Artikel 21 komt te luiden:

Artikel 21

1. De managementsamenvatting bestaat uit de volgende elementen:

a. een passage waaruit blijkt onder wiens verantwoordelijkheid het inhoudelijk deel onderscheidenlijk het privacydeel van de audit is uitgevoerd, welke auditoren het inhoudelijke deel en het privacy deel hebben uitgevoerd, wanneer welke onderdelen van de audit zijn uitgevoerd en, indien sprake is geweest van uitbesteding door de auditinstelling, welk deel aan welke instantie is uitbesteed;

b. een verklaring dat het inhoudelijk deel van de audit onderscheidenlijk het privacydeel van de audit niet, dan wel geheel of gedeeltelijk is uitgevoerd met behulp van computers en geautomatiseerde uitrusting;

c. de conclusies, onderverdeeld naar:

1°. de niet-selecte persoonlijsten, waarbij per foutklasse wordt aangegeven welke afwijkingen zijn aangetroffen en of de geldende norm is overschreden;

2°. de select getrokken persoonslijsten, waarbij wordt aangegeven welke afwijkingen zijn aangetroffen;

3°. de uitkomsten van het privacydeel van de audit, onder vermelding van de geconstateerde tekortkomingen;

4°. de onderdelen waarvoor een heraudit verplicht is dan wel de mededeling dat geen heraudit verplicht is;

5°. de afspraken die de auditee met de auditor heeft gemaakt naar aanleiding van de bespreking van het concept van de auditrapportage.

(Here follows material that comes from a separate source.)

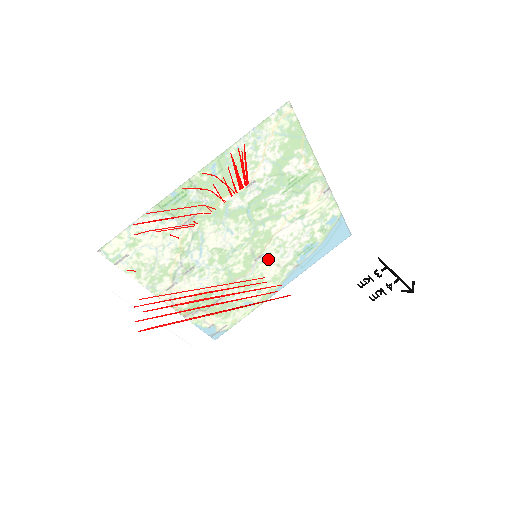
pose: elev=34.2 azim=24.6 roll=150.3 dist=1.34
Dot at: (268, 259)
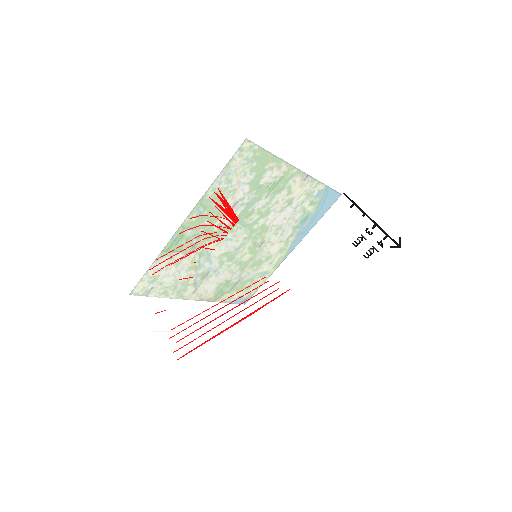
Dot at: (265, 264)
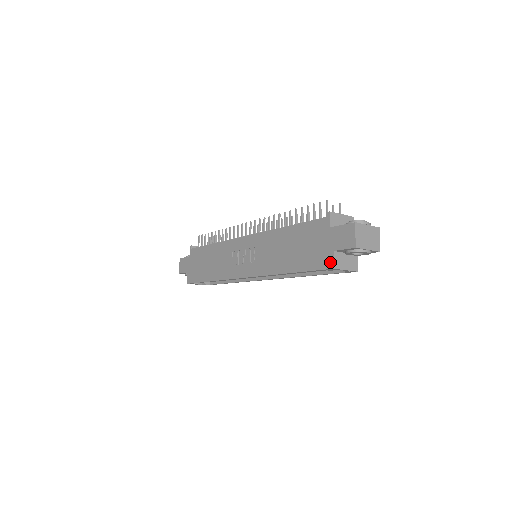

d. een passage met aanbevelingen en voorgestelde maatregelen ter verbetering van bij de auditee in het kader van een audit of een heraudit geconstateerde afwijkingen en tekortkomingen.

2. Het controleverslag bestaat minimaal uit de volgende elementen:

a. welke vragen en aanvullende vragen zijn gecontroleerd;

b. de zichtbare onvolkomenheden in de documentatie;

c. hoe dit deel van de audit is uitgevoerd, welke aanvullende documenten zijn geraadpleegd alsmede welke controles en interviews zijn uitgevoerd;

d. de bevindingen;

e. een passage waaruit blijkt onder wiens verantwoordelijkheid de controle van het procesmatige deel is uitgevoerd, welke auditoren de controle hebben uitgevoerd, wanneer de controle is uitgevoerd en, indien sprake is geweest van uitbesteding door de auditinstelling, aan welke instantie is uitbesteed.

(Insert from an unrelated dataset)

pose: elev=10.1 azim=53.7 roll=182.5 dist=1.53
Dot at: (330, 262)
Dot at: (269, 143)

3. Burgemeester en wethouders zenden binnen een maand na het in artikel 21a, derde lid, bedoelde tijdstip een afschrift van de managementsamenvatting onderscheidenlijk het controleverslag naar het agentschap BPR.

4. Bij het afschrift van het controleverslag voegen zij een afschrift van de ingevulde vragenlijst met betrekking tot het procesmatige deel van de audit die zij aan de auditor ter controle hebben overgelegd.

5. Indien uit de bevindingen naar aanleiding van de controle is gebleken dat gecontroleerde vragen niet correct bleken te zijn beantwoord, voegen zij tevens een correct ingevulde vragenlijst bij.

6. Burgemeester en wethouders delen bij de toezending van het afschrift van het controleverslag mee voor welke onderdelen van het procesmatige deel van de audit een heraudit verplicht is dan wel dat geen heraudit verplicht is.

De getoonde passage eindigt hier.